2. Start searching the Internet with a search engine. Boolean searches will let you add specifics that will remove other people with similar names. The following searches will work with most search engines:
"John Q. Public" will search for pages that have the words "John Q. Public" in that order instead of pages that have John, Q, and Public in different spaces.
+"John Q. Public" will only list pages that have John Q. Public in them.
-"orthodontist" will remove any pages with the word orthodontist from the search list.
site:strangequestions.com will only search for pages on that website. This is particularly useful for local news sites, which often have weak built-in search tools.
3. Search with specialist sites.
If you have a phone number or address, you can find the name and address using WhitePages' reverse lookup:
http://www.whitepages.com/reverse_phone
http://www.whitepages.com/reverse_address
If you ran into broken links doing general searches, try The Wayback Machine at Archive.org. This is a search engine that connects to an archives old web pages.

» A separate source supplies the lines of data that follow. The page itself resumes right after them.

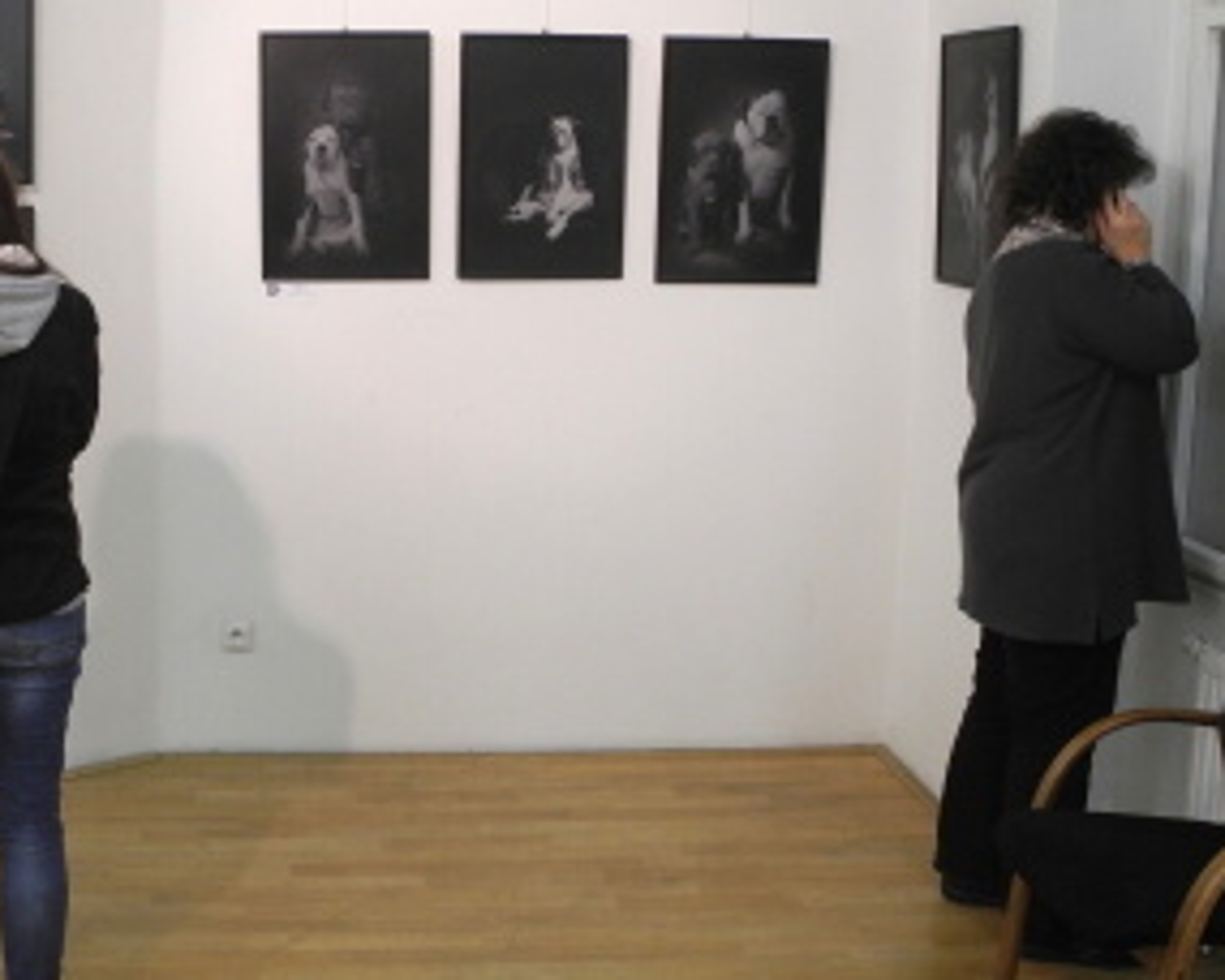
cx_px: 331
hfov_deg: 38.0
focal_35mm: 48
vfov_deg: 31.3
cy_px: 385
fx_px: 1740
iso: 200
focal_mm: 6
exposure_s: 1/30
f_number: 3.5
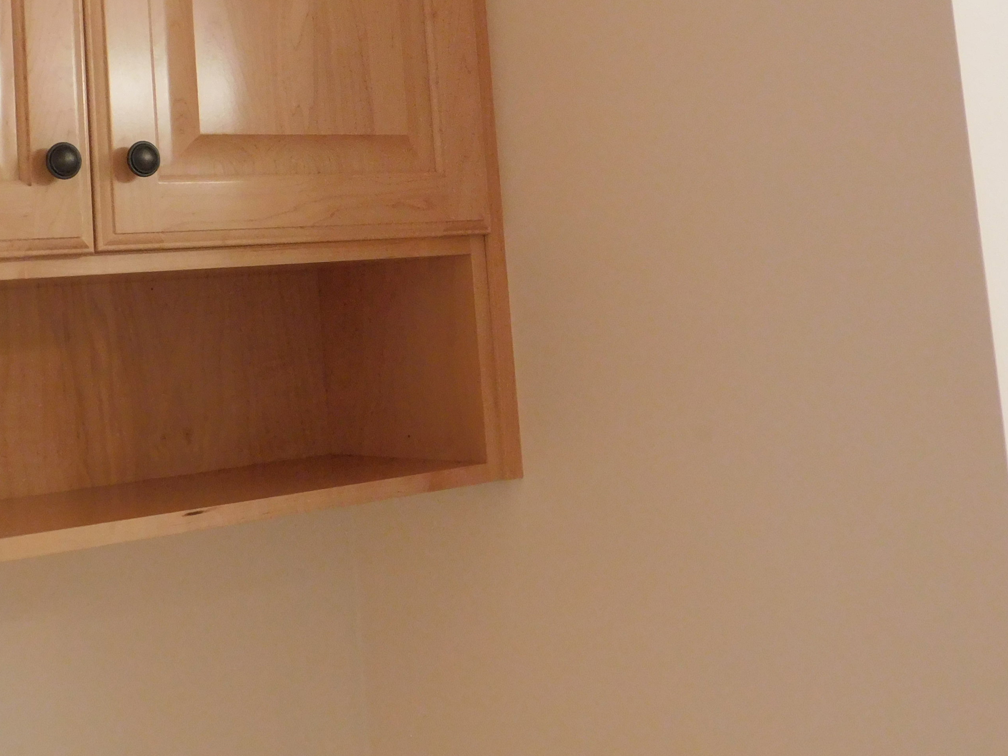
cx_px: 375
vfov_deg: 26.3
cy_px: 109
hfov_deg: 35.3
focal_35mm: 54
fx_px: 1572
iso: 400
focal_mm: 5.3
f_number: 3.2
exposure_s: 1/20
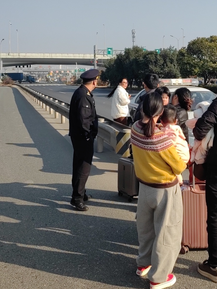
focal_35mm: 62
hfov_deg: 23.5
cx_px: 154
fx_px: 518
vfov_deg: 30.8
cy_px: 84
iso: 50
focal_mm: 5.54
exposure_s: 1/2738
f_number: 1.8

There are many civil information databases on-line that aren't indexed by web searches. These will have everything from criminal records to property information, but must be accessed directly to get this information. If you know the general area where these activities took place, you can find the sites using searches like "(state name) criminal records."
4. Contact those who know the person you are looking for.
By now if you haven't found the person you are looking for, you should have enough information together to know who some of their friends are or groups they were involved with.